Some back or neck pain caused by an obvious trauma, e.g. a fall can benefit from icing then heating immediately afterwards.  A client experiencing lower back pain as a result of a fall, applied an ice pack locally in the area around her SI joints for 20 minutes to reduce the inflammation of the soft tissues caused by the impact trauma.  Immediately afterwards she applied a hot water bottle to the same area to try and avoid the back muscles nearby spasming in response to the ice.  This provided relief from the pain and assisted the healing process.

volcano with snow on the slopes

General rules and exceptions to those rules out the way, let’s consider the two treatments in a bit more detail.

THERMOTHERAPY

There are two types of heat therapy…

Local heat is applied to a specific area by means of a hot water bottle, heating pad, hot, damp towel or a heat wrap.

Systemic heat involves a hot bath, sauna, steam bath or hot shower to raise the temperature of the whole body.

When applying local heat, avoid direct contact with the heating device, e.g. wrap a hot water bottle in a towel to prevent burns.  During systemic heat therapy, remember to stay hydrated and avoid prolonged exposure.

If you suffer from an ongoing muscle injury, applying heat before exercising can be helpful. However, applying heat after exercise can aggravate existing pain.

For a more detailed look at heat therapy, check out this article on the Pain Science website.

CRYOTHERAPY

Cold therapy is mostly applied locally. It should never be used for more than 20 minutes at a time because an excessive use of cold can cause tissue damage. You can apply cold using an ice pack, an ice towel (a damp towel that has been sealed in plastic and placed in the freezer for about 15 minutes), an ice massage, a cold gel pack or a bag of frozen vegetables.

It’s often beneficial to apply cold locally immediately after injury or intense, high-impact exercise to help relieve any inflammation or pain that occurs; this is a form of acute inflammation. Unlike heat, you can apply ice after going for a run. Cold treatment can reduce post-exercise inflammation.

Always wrap ice packs in a towel before applying to an affected area. It’s safe to repeatedly ice painful or swollen tissues but give your body a break between sessions. Do not use ice in areas where you have circulation problems.

Cold therapy can be applied systemically after an intense period of exercise.  Ice baths are often used by athletes to reduce inflammation and pain that occurs after a sports activity. Again, this should not be done for an excessive length of time.

For a more detailed look at cryotherapy, check out this article on the Pain Science website.

Andy Murray Ice Bath Wimbledon Trophy

WHEN TO AVOID ICE AND HEAT TREATMENTS

Both ice and heat are pointless or worse when unwanted, i.e. icing when you’re already shivering, or heating when you’re already sweating. The nervous system may interpret an excess of either one as a threat and in response, increase the pain.

Heat and inflammation are a particularly bad combination. If you add heat to a fresh injury, e.g. an injured knee, it will most likely increase the pain and swelling.

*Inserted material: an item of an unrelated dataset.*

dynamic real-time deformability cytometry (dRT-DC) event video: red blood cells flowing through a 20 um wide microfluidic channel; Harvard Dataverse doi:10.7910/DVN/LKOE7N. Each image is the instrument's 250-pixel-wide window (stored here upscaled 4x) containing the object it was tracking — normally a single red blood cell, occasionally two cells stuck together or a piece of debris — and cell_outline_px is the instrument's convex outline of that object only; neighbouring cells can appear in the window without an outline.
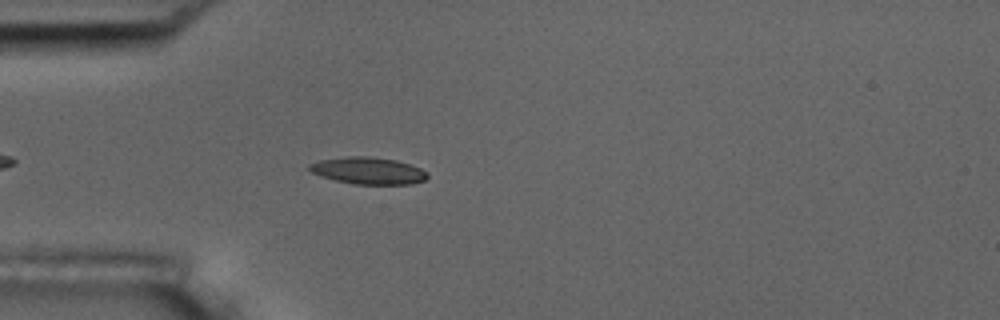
{"species": "common noctule bat (a hibernating species)", "species_latin": "Nyctalus noctula", "temperature_condition": "room temperature", "stored_images_in_passage": 5, "camera_frame_rate_fps": 3000, "um_per_image_px": 0.085, "animal": {"sex": "male", "body_mass_g": 17.5, "forearm_length_mm": 52.3}, "frame": {"image": 1, "passage_image": 5, "time_ms": 4.667, "image_size_px": [1000, 320], "cell_outline_px": [[428, 176], [424, 180], [412, 184], [356, 184], [336, 180], [320, 176], [312, 172], [308, 168], [308, 164], [320, 160], [348, 156], [368, 156], [396, 160], [420, 168], [428, 172]], "centroid_in_image_um": [31.29, 14.5], "position_along_channel_um": 53.7, "area_um2": 18.44}}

Icing painful muscles can cause a similarly adverse reaction.  Cold therapy can aggravate muscle pain and stiffness, which are often present in low back and neck pain. Trigger point pain can be surprisingly intense and as such, easily mistaken for an “iceable” injury and inflammation. But if you ice these painfully sensitive spots in the muscles, they may burn and ache even more acutely. This mistake is made often with low back and neck, the very condition people often try to treat with ice.

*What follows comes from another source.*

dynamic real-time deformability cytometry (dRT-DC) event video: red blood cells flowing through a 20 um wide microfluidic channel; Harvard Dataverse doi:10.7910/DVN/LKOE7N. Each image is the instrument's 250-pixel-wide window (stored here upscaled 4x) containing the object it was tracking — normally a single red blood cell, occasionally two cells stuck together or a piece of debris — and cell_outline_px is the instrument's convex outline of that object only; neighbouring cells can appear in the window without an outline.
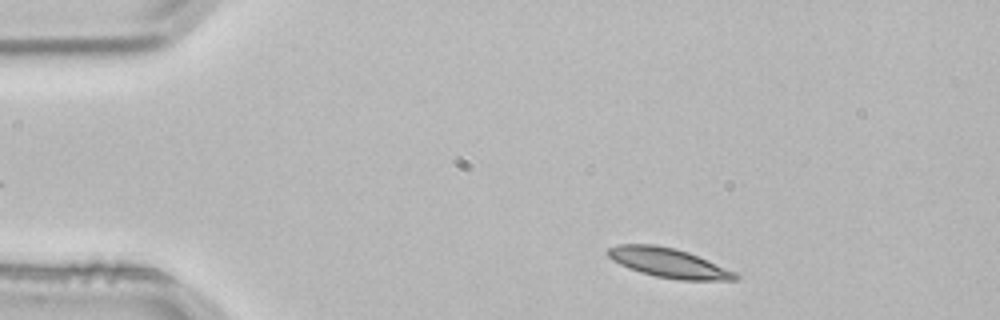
{"species": "common noctule bat (a hibernating species)", "species_latin": "Nyctalus noctula", "temperature_condition": "room temperature", "stored_images_in_passage": 2, "camera_frame_rate_fps": 3000, "um_per_image_px": 0.085, "animal": {"sex": "male", "body_mass_g": 21.5, "forearm_length_mm": 52.0}, "frame": {"image": 1, "passage_image": 1, "time_ms": 0.0, "image_size_px": [1000, 320], "cell_outline_px": [[740, 276], [736, 280], [680, 280], [656, 276], [640, 272], [628, 268], [612, 260], [604, 252], [608, 248], [616, 244], [656, 244], [676, 248], [688, 252], [736, 272]], "centroid_in_image_um": [56.79, 22.33], "position_along_channel_um": 28.2, "area_um2": 21.96}}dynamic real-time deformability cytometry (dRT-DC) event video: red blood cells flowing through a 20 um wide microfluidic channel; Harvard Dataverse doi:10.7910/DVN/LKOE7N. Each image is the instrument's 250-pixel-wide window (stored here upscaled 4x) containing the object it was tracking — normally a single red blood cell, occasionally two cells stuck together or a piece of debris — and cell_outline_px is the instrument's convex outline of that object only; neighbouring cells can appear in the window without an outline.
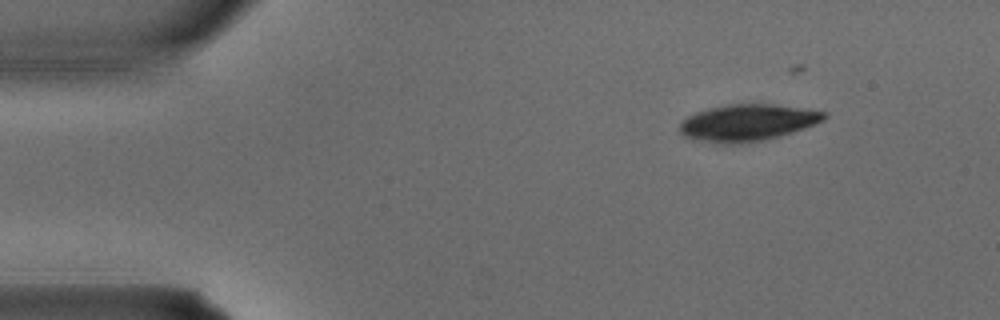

Ultimately, it’s important to use whatever treatment feels best and works well for you. Your own preference is the most important consideration. Heat won’t help if you already feel hot and don’t want to be heated. And ice is unlikely to be effective if you have a chill or are cold and hate the idea of being iced.  If you start to use one and you don’t like the feel of it or it doesn’t seem to be relieving the pain, try the other.